Which one is correct?
a) I go to school by foot.
b) I go to school on foot.
The original question and the additional questions are easily answered quoting the authoritative Oxford dictionaries
- a) OED records on foot from XIV century:
(c1325 in G. L. Brook Harley Lyrics (1968) 62 ): Þe is bettere on fote
gon þen wycked hors to ryde.
- b) Oxford Dictionary (also) records by foot as a variant of on foot:
The first time he came was in 1945 when the main means of transport
was by foot or rickshaw.
Therefore both forms are correct
- Why is the singular noun, foot, used?
If a person goes to school by bus/train/car they are using only one
means of transport, they are travelling in one car not two. But
people use both feet for walking, so why would the following
expressions be ungrammatical?
The singular form is preferred when not the concrete part[s] of the human body is/ are considered, but the abstract meaning i.e. the organ of sense, or other:
- eye : The appropriate form is used when referring to the physical organ: one would give one's left/ right eye, to turn a blind eye, up to (one's) eyes in, to shut one's eyes , to be all eye s; but:
at first eye, in the eye of the law/ logic, beauty is in the eye of the beholder, through/ with the eye(s) of, (sight), or:
to do .. in the eye, one in the eye for (humiliating blow); to give an eye to, to catch the eye (attention) to keep an/ one's eye on (watch); to see eye to eye (agree); to give .. the eye (warning glance/ sexual interest); to have an eye to* (object/ view/ regard for); to have/ get one's eye[s] in ( judge distance/ direction);
In sing. and pl. The action or function of perception by the ears; the sense of hearing or listening (OED)

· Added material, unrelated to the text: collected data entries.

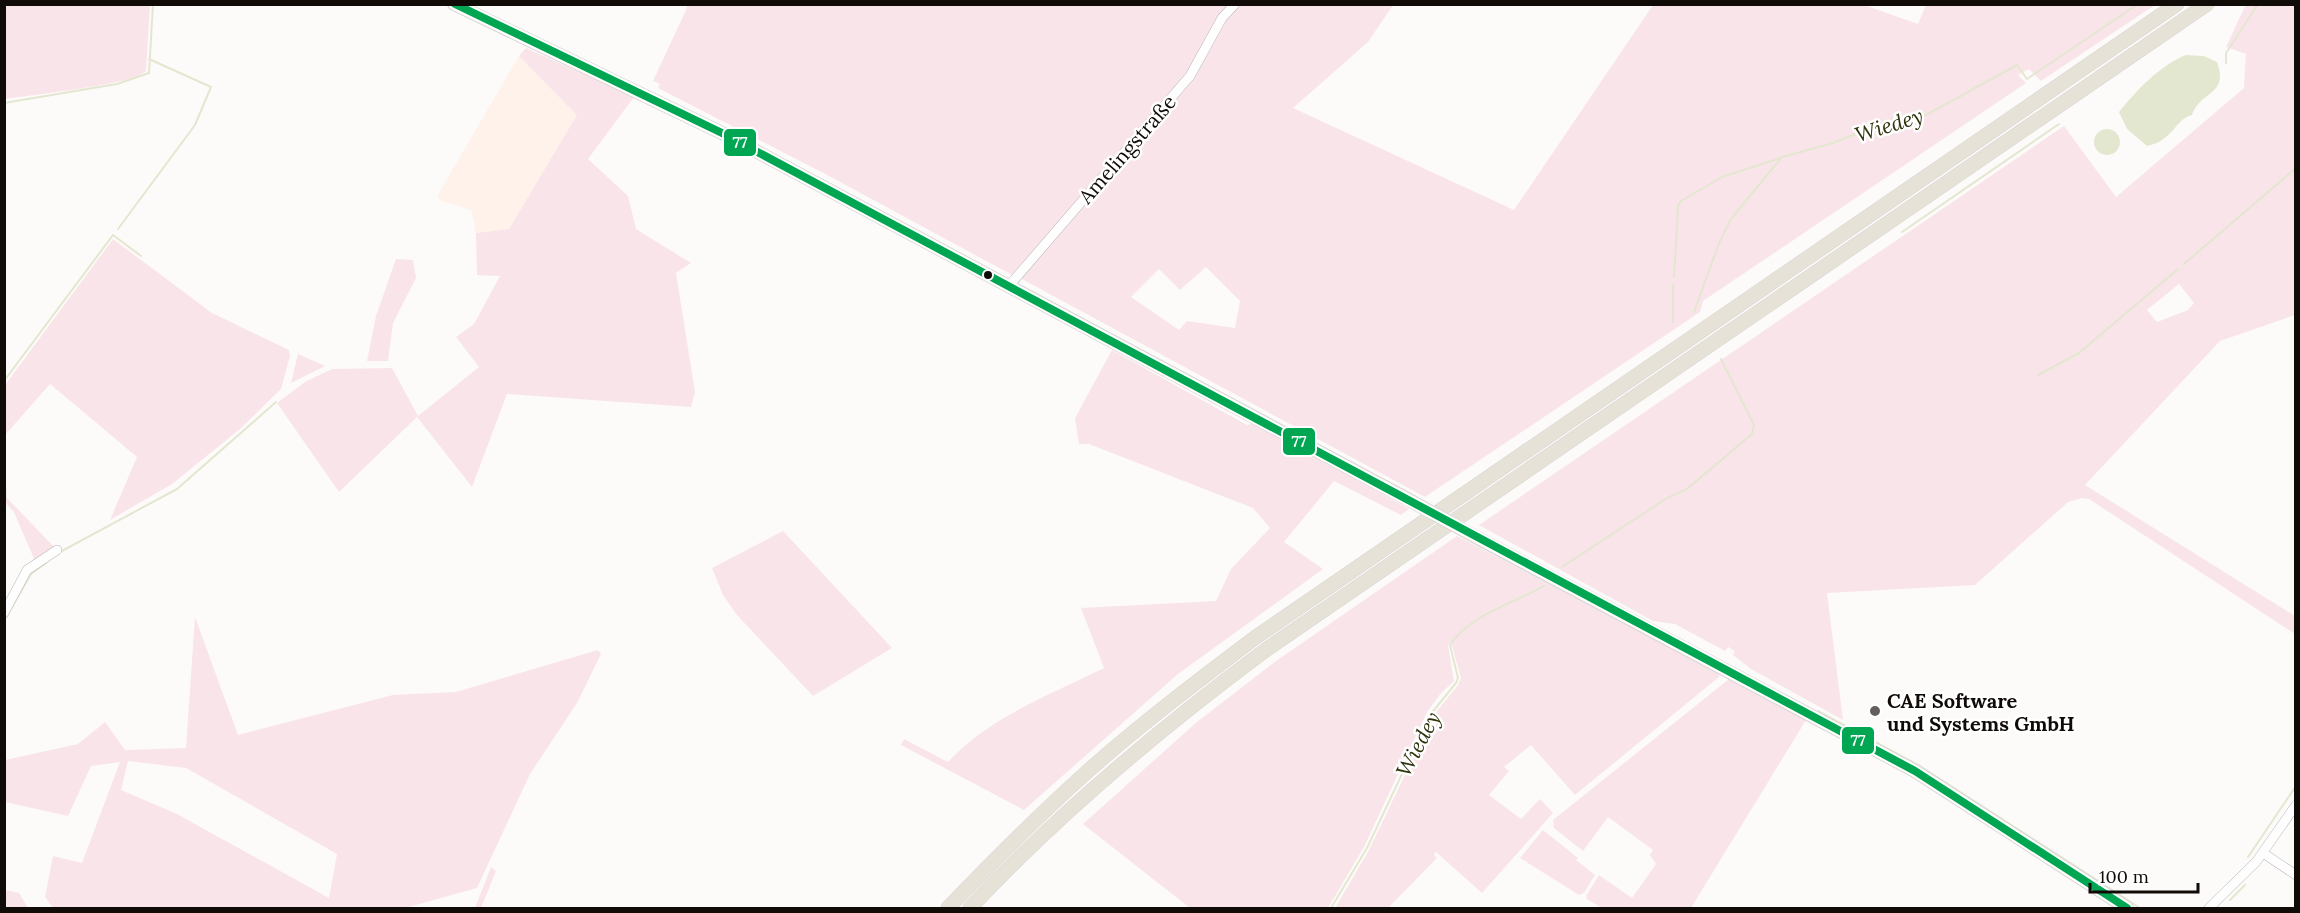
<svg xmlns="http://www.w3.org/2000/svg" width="2300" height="913" font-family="Lora,serif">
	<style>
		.built { fill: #fef2ea }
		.green { fill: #f9e4ea; fill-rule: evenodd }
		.water { fill: #e4e7d0 }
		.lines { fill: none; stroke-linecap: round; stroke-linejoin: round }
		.stream { stroke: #e4e7d0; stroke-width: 2 }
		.minor-casing { stroke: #bbb7b4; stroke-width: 10 }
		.major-casing { stroke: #d8d6d5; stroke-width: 14 }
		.highway-casing { stroke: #d8d6d5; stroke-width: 15 }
		.minor { stroke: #fffefe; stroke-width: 9 }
		.major { stroke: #efede6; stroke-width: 12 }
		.highway { stroke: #e6e2d7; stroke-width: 14 }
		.major-bridge-casing { stroke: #d8d6d5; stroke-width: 14; stroke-linecap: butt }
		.major-bridge { stroke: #efede6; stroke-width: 12 }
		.bus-1-casing { stroke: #fff; stroke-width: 12 }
		.bus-1 { stroke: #00a651; stroke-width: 8 }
		.bus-dot { fill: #110b08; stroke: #fff; stroke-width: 2 }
		.poi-dot { fill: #645f5c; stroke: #fff; stroke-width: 2 }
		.labels { text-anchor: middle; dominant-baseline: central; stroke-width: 5; stroke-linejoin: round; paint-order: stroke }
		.street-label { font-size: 20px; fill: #110b08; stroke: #fff }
		.poi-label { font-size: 20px; font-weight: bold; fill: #110b08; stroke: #fff; text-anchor: start }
		.water-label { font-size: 21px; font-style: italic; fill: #2e330b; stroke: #fff }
		.line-badge { stroke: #fff; stroke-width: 2 }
		.badge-label { font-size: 16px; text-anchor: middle; font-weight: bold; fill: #fff }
	</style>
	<rect width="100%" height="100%" fill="#fdfbf9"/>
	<path class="built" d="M519,56l59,59 -69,114 -33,4 -5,-23 -30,-9 -4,-5z"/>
	<g class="green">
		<path d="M5,4l145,1 -4,66c-14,14 -116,24 -141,28z"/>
		<path d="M2246,4l49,1v310l-75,26 -135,144 210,131v18l-206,-135 -7,-1 -14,4 -93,83 -148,8 16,127 -92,-51 -18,-14 2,-4 -7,-4 -3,4 -50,-27 -22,-3 -174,-96 585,-399 52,71 128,-109 2,-34 -20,-7zM2179,284l15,19 -6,7 -31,12 -10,-12z"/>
		<path d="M687,5h543l-42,68 -176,202 -181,-98 -173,-89 2,-4 -7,-3 33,-71z"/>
		<path d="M1240,5h153l-25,37 -75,66 221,102 139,-205h211l54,19 8,-19h229l-114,76 -12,-12 -11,6 8,8 -323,218 -3,11 -275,185 -405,-219 175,-201 32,-57zM1206,267l34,34 -5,27 -48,-7 -8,9 -48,-33 28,-28 21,21z"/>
		<path d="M526,48l108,49 -46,62 40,37 8,33 55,34 -15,10 19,119 -4,15 -184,-13 -35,93 -55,-70 -78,75 -62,-89 28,-21 27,-13 60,-1 26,48 61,-49 -23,-30 18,-13 26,-48 -23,-1 -1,-42 33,-4 68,-114 -58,-59z"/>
		<path d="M113,239l99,74 77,37 1,6 -9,33 -41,40 -68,55 -62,36 27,-63 -87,-73 -45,51v-50z"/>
		<path d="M396,259l17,1 3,18 -23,45 -5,38h-21l9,-45z"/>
		<path d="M1112,350l135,75 7,-2 155,86 -8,6 -67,-34 -50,61 39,27 -145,105 -154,136 -123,-65 3,-6 44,23c41,-45 102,-67 156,-94l-23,-60 135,-7 15,-32 39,-41 -17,-20 -164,-64h-10l-4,-26z"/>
		<path d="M298,354l27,12 -34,17z"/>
		<path d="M4,453l3,45 48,50 -20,13 -21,-49 -9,-10z"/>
		<path d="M783,531l109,117 -79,48 -76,-81 -14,-20 -11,-27z"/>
		<path d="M1457,536l262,137v4l-144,118 -44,-50 -27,22 5,4 -20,24 32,24 19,-20 13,14 -71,80 -46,-41 -2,3 3,3 -49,50h-53l34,-58 64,-134 25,-31 3,-7 -10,-36 -3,3 6,36 -13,12 -14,19 -63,135 -36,61h-138l-107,-84 114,-102 79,-61z"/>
		<path d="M195,617l43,118 155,-40 63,-3 142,-42 3,4 -24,49 -47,71 -53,114 -72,20h-352l-8,-11 8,-41 29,7 38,-101 -29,4 -23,50 -63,-14v-42l73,-16 27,-22 20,28 61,-2zM128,761l58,7 151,86 -8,44 -152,-84 -56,-24z"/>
		<path d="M1729,679l77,41 -115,188h-89l-15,-9 -1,-3 13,-21 33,23 24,-34 -6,-9 3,-5 -45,-33 -25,34 -29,-23 -1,-8z"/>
		<path d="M1543,830l35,28 -2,2 19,15 -11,18 -5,2 -59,-37z"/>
		<path d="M491,867l5,4 -15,37h-6z"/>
		<path d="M5,890l14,3 9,15h-23z"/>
	</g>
	<g class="water">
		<path d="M2186,55l18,1 13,6c12,34 -15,27 -25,53 -17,4 -19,26 -45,31l-20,-17 -8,-17c17,-21 41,-47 67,-57z"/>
		<circle cx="2107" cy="142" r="13"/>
	</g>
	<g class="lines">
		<g class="stream">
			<path d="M2226,63v-10l32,-49"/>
			<path d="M4,103l113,-19 32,-11 4,-69"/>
			<path d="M118,229l77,-104 16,-38 -62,-28"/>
			<path d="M1902,232l157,-108"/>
			<path d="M2184,264l112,-96"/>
			<path d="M1674,277l4,-71 3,-5 41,-24 59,-19"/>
			<path d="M1673,285v37"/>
			<path d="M1694,312l25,-69 12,-24 51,-62 51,-14 63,-25 30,-3 91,-50 10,14 111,-75"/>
			<path d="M2038,375l41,-22 99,-84"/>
			<path d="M4,381l109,-146 28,21"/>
			<path d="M60,552l117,-63 99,-87"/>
			<path d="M1562,567l105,-69 20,-9 65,-55 2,-9 -33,-66"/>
			<path d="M4,621l27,-47 15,-11"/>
			<path d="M1818,711l102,55 220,142"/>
			<path d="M2248,857l48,-71"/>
			<path d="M2046,863l70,45"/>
			<path d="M2230,900l15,-15"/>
			<path d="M1331,908l36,-60 63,-133 26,-32 2,-5 -8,-33c19,-30 65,-42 94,-59"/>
			<path d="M2222,908h1"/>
		</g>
		<g class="minor-casing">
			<g id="minor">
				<path d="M1008,287l182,-211 32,-58 13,-14"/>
				<path d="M4,613l23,-43 30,-20"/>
				<path d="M2263,853l33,22"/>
				<path d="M2209,908l47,-46 40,-57"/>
			</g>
		</g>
		<g class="major-casing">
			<g id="major">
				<path d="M454,4l268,129 689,368"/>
				<path d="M1472,535l443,236 212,137"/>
			</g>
		</g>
		<g class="highway-casing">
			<g id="highway">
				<path d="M948,908c45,-47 91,-93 140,-137 54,-48 111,-91 168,-134l921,-633"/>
				<path d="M970,908c90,-96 192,-181 297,-259l940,-645"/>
			</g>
		</g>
		<use href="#minor" class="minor"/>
		<use href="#major" class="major"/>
		<use href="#highway" class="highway"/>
		<g class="major-bridge-casing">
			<path id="major-bridge" d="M1411,501l61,34"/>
		</g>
		<use href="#major-bridge" class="major-bridge"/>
		<g class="bus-1-casing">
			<path id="bus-1" d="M455,4l267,129 1193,638 212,137"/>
		</g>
		<use href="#bus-1" class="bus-1"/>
	</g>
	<circle class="bus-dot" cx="988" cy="275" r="5"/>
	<circle class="poi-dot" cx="1875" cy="711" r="6"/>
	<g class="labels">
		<g class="street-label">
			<text transform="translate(1127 149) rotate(-49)">Amelingstraße</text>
		</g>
		<g class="poi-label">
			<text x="1887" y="700">CAE Software<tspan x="1887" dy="23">und Systems GmbH</tspan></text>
		</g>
		<g class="water-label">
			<text transform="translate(1889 125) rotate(-17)">Wiedey</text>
			<text transform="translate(1418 744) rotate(-62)">Wiedey</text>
		</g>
	</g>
	<g class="line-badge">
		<rect x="723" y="128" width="34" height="29" rx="6" fill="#00a651"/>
		<rect x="1282" y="427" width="34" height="29" rx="6" fill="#00a651"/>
		<rect x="1841" y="726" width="34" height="29" rx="6" fill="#00a651"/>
	</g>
	<g class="badge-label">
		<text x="740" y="148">77</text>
		<text x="1299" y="447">77</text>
		<text x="1858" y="746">77</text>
	</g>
	<rect width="2300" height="913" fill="none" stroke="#110b08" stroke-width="12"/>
	<path d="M2090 883v9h108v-9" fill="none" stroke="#110b08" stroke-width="3"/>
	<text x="2099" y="883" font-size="18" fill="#110b08" stroke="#ffffff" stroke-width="4.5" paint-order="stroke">100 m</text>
</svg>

" He sow'd a slander in the common ear","Does my ear deceive me? A shrill whistle coming over the water!", "Clocks should be in beat, not only because they sound pleasant to the ear", but because they are less likely to stop", "For later ventriloquists, the dummy would become a fixture.., funnelling the audience's attention on what they saw in front of them, and knitting together the evidence of eye and ear. to come to somebody's ear, at first ear, (to play) by hear, etc.
- foot , on its own, can be used in the singular instead of feet
a. Viewed with regard to its function, as the organ of locomotion. In
rhetorical and poetical use often (in sing. or pl.) qualified by adjs.
denoting the kind of movement (as swift, slow, stealthy, etc.), or
employed as the subject of verbs of motion. (OED)
(1667 Milton Paradise Lost) "Tripping ebbe, that stole With soft foot towards the deep", "I was not aware of your presence... Your foot is so light", "Dogs..swift of foot", "Useful as is Nature, to attract the tourist's foot",(a1616 Shakespeare Coriolanus) "Unless by using means I lame the foot Of our design". With reference to walking or running: to pull foot (depart), to take one's foot in one's hand (also, to make a journey). ^Mr. Foot's horse* (one's feet),to catch.. on the wrong foot (to catch unawares), to get off on the right/ wrong foot (to start un/ successfully)
- on foot refers to a way of locomotion:
to go on foot: to walk as opposed to ‘ride.’ (OED)
and, according to Oxford dictionary
to go on/ by foot: walking rather than travelling by car or using other transport.
This explains why the singular form is used
- Are there instances when the expression by foot is preferred?
- As we have seen, the phrase originated in XIV century when one could only choose between walking and riding
on foot : a. on one's own feet, walking or running, in opposition to on horseback (OED)
therefore the preposition on was chosen to express both ways; When other means of locomotion where invented the preposition by was appropriately chosen (to go..: by bike/bus/car/train etc)
Walking rather than travelling by car or using other transport. (Oxford Dictionary)
Therefore it was natural to change the preposition (*I won't go by bike but by foot") adding by foot to the long-established on foot. That explains why the latter is more popular and can be used in most contexts:
" I drove up..(fearful of being late, or I should have come on foot".
"Motorists were forced to abandon their vehicles in the road and walk the remaining distance on foot".
"In the past, hockey fans could walk on foot for miles to watch their favourite stars".
In conclusion, by foot is (to be) preferred when another modern means of transport is mentioned:
"The first time he came was in 1945 when the main means of transport was by foot or rickshaw".
I added the other two questions to make it more "complete" but could
you please say which is more the common between "by foot" and "on
foot", which is basically why I set up the bounty in the first place. Mary-Lou A.
I thought that was obvious, MaryLou, from my post and, above all, from the original Silva's answer that unmistakably showed which is more common.
by foot is over a hundred times 0.00003 % less common then the original form 0.001 % -0.0005 even though not a recent coinage. I can only add, since it looks like you have no access to OED, that it is not mentioned there at all, and, what is worse, it is not listed, not even as a variant in the updated SOED version. I also said that it is used mainly when another means of transport that requires that preposition is mentioned.